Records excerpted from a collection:
Segment Open
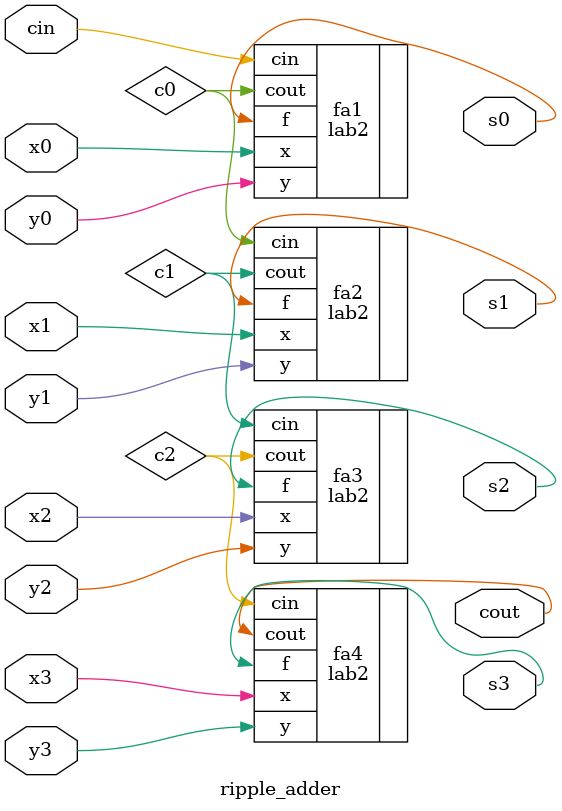
<source format=v>
module ripple_adder(x0,x1,x2,x3,y0,y1,y2,y3,cin,s0,s1,s2,s3,cout);

input wire x0,x1,x2,x3,y0,y1,y2,y3,cin;
output wire s0,s1,s2,s3,cout;

//constants that user does not pass in
wire c0,c1,c2;


//calling 1 bit adder and returning values
lab2	fa1(.x(x0),.y(y0),.cin(cin),.f(s0),.cout(c0));
lab2	fa2(.x(x1),.y(y1),.cin(c0),.f(s1),.cout(c1));
lab2	fa3(.x(x2),.y(y2),.cin(c1),.f(s2),.cout(c2));
lab2	fa4(.x(x3),.y(y3),.cin(c2),.f(s3),.cout(cout));

endmodule






</source>
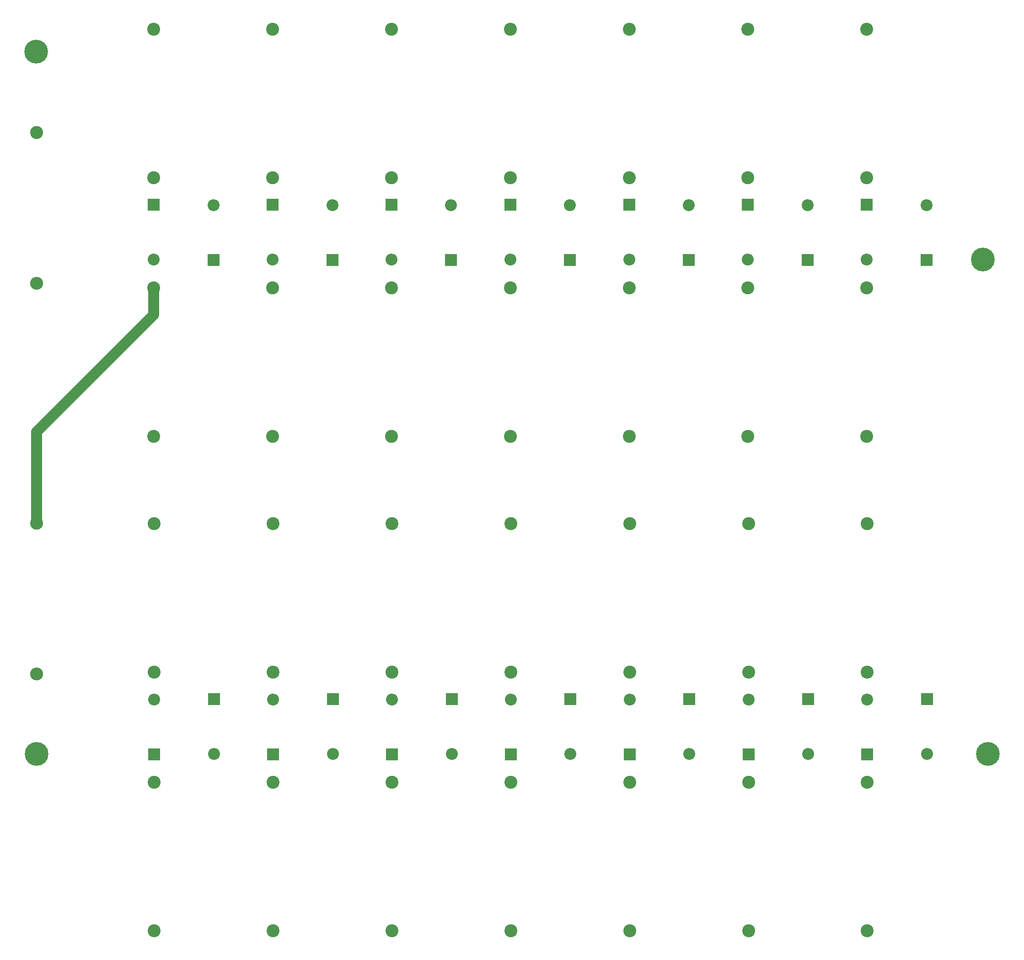
<source format=gbr>
G04 #@! TF.FileFunction,Copper,L1,Top,Signal*
%FSLAX46Y46*%
G04 Gerber Fmt 4.6, Leading zero omitted, Abs format (unit mm)*
G04 Created by KiCad (PCBNEW 4.0.7) date 11/17/24 14:44:43*
%MOMM*%
%LPD*%
G01*
G04 APERTURE LIST*
%ADD10C,0.100000*%
%ADD11C,4.400000*%
%ADD12C,2.400000*%
%ADD13O,2.400000X2.400000*%
%ADD14R,2.200000X2.200000*%
%ADD15O,2.200000X2.200000*%
%ADD16C,2.000000*%
G04 APERTURE END LIST*
D10*
D11*
X195000000Y-59500000D03*
D12*
X19790000Y-108350000D03*
D13*
X19790000Y-136290000D03*
D14*
X41590000Y-151150000D03*
D15*
X41590000Y-140990000D03*
D12*
X41590000Y-156350000D03*
X41590000Y-183850000D03*
X41590000Y-108450000D03*
X41590000Y-135950000D03*
X63590000Y-156350000D03*
X63590000Y-183850000D03*
X85590000Y-156350000D03*
X85590000Y-183850000D03*
X107590000Y-156350000D03*
X107590000Y-183850000D03*
X129590000Y-156350000D03*
X129590000Y-183850000D03*
X151590000Y-156350000D03*
X151590000Y-183850000D03*
X173590000Y-156350000D03*
X173590000Y-183850000D03*
D14*
X63590000Y-151150000D03*
D15*
X63590000Y-140990000D03*
D14*
X85590000Y-151150000D03*
D15*
X85590000Y-140990000D03*
D14*
X107590000Y-151150000D03*
D15*
X107590000Y-140990000D03*
D14*
X129590000Y-151150000D03*
D15*
X129590000Y-140990000D03*
D14*
X151590000Y-151150000D03*
D15*
X151590000Y-140990000D03*
D14*
X173590000Y-151150000D03*
D15*
X173590000Y-140990000D03*
D12*
X63590000Y-108450000D03*
X63590000Y-135950000D03*
X85590000Y-108450000D03*
X85590000Y-135950000D03*
X107590000Y-108450000D03*
X107590000Y-135950000D03*
X129590000Y-108450000D03*
X129590000Y-135950000D03*
X151590000Y-108450000D03*
X151590000Y-135950000D03*
X173590000Y-108450000D03*
X173590000Y-135950000D03*
D14*
X52640000Y-140900000D03*
D15*
X52640000Y-151060000D03*
D14*
X74640000Y-140900000D03*
D15*
X74640000Y-151060000D03*
D14*
X96640000Y-140900000D03*
D15*
X96640000Y-151060000D03*
D14*
X118640000Y-140900000D03*
D15*
X118640000Y-151060000D03*
D14*
X140640000Y-140900000D03*
D15*
X140640000Y-151060000D03*
D14*
X162640000Y-140900000D03*
D15*
X162640000Y-151060000D03*
D14*
X184640000Y-140900000D03*
D15*
X184640000Y-151060000D03*
D14*
X184540000Y-59600000D03*
D15*
X184540000Y-49440000D03*
D14*
X162540000Y-59600000D03*
D15*
X162540000Y-49440000D03*
D14*
X140540000Y-59600000D03*
D15*
X140540000Y-49440000D03*
D14*
X118540000Y-59600000D03*
D15*
X118540000Y-49440000D03*
D14*
X96540000Y-59600000D03*
D15*
X96540000Y-49440000D03*
D14*
X74540000Y-59600000D03*
D15*
X74540000Y-49440000D03*
D14*
X52540000Y-59600000D03*
D15*
X52540000Y-49440000D03*
D12*
X173490000Y-92250000D03*
X173490000Y-64750000D03*
X151490000Y-92250000D03*
X151490000Y-64750000D03*
X129490000Y-92250000D03*
X129490000Y-64750000D03*
X107490000Y-92250000D03*
X107490000Y-64750000D03*
X85490000Y-92250000D03*
X85490000Y-64750000D03*
X63490000Y-92250000D03*
X63490000Y-64750000D03*
D14*
X173490000Y-49350000D03*
D15*
X173490000Y-59510000D03*
D14*
X151490000Y-49350000D03*
D15*
X151490000Y-59510000D03*
D14*
X129490000Y-49350000D03*
D15*
X129490000Y-59510000D03*
D14*
X107490000Y-49350000D03*
D15*
X107490000Y-59510000D03*
D14*
X85490000Y-49350000D03*
D15*
X85490000Y-59510000D03*
D14*
X63490000Y-49350000D03*
D15*
X63490000Y-59510000D03*
D12*
X173490000Y-44350000D03*
X173490000Y-16850000D03*
X151490000Y-44350000D03*
X151490000Y-16850000D03*
X129490000Y-44350000D03*
X129490000Y-16850000D03*
X107490000Y-44350000D03*
X107490000Y-16850000D03*
X85490000Y-44350000D03*
X85490000Y-16850000D03*
X63490000Y-44350000D03*
X63490000Y-16850000D03*
X41490000Y-92250000D03*
X41490000Y-64750000D03*
X41490000Y-44350000D03*
X41490000Y-16850000D03*
D14*
X41490000Y-49350000D03*
D15*
X41490000Y-59510000D03*
D12*
X19754466Y-35946855D03*
D13*
X19754466Y-63886855D03*
D11*
X195860000Y-151090000D03*
X19734466Y-20996854D03*
X19790000Y-151120000D03*
D16*
X41490000Y-64750000D02*
X41490000Y-69720000D01*
X19790000Y-91420000D02*
X19790000Y-108350000D01*
X41490000Y-69720000D02*
X19790000Y-91420000D01*
M02*

</source>
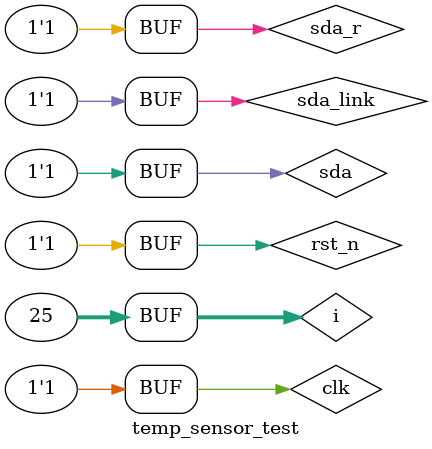
<source format=v>
module temp_sensor_test(
    );

reg clk;
reg rst_n;


wire scl;
wire [7:0] read_data;
wire [7:0] read_data1;


reg sda_link;
reg sda_r;

wire sda;

integer i;

//assign scl = sda;
assign sda = sda_link? sda_r : 1'bz;

temp_sensor uut(
    .clk(clk),
    .rst_n(rst_n),
    .scl(scl),
    .sda(sda),
    .read_data(read_data),
    .read_data1(read_data1)
);

        always
        begin
            clk = 0;
            #5;
            clk = 1;
            #5;
        end
        
        always
        begin
            rst_n = 0;
            #20;
            rst_n = 1;
            #20;
        end

initial
begin
        for( i = 0; i < 25; i = i + 1)
           begin
               sda_link = 0;
               sda_r = 0;
               #10;
               sda_link = 0;
               sda_r = 1;
               #10;
               sda_link = 1;
               sda_r = 0;
               #10;
               sda_link = 1;
               sda_r = 1;
               #10;
           end

end   


endmodule
</source>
Segment Closed
- **What is needed**
Filter the entries down to the lines holding the string "cout". Copy each of those lines.

- **Reply**
module ripple_adder(x0,x1,x2,x3,y0,y1,y2,y3,cin,s0,s1,s2,s3,cout);
output wire s0,s1,s2,s3,cout;
lab2	fa1(.x(x0),.y(y0),.cin(cin),.f(s0),.cout(c0));
lab2	fa2(.x(x1),.y(y1),.cin(c0),.f(s1),.cout(c1));
lab2	fa3(.x(x2),.y(y2),.cin(c1),.f(s2),.cout(c2));
lab2	fa4(.x(x3),.y(y3),.cin(c2),.f(s3),.cout(cout));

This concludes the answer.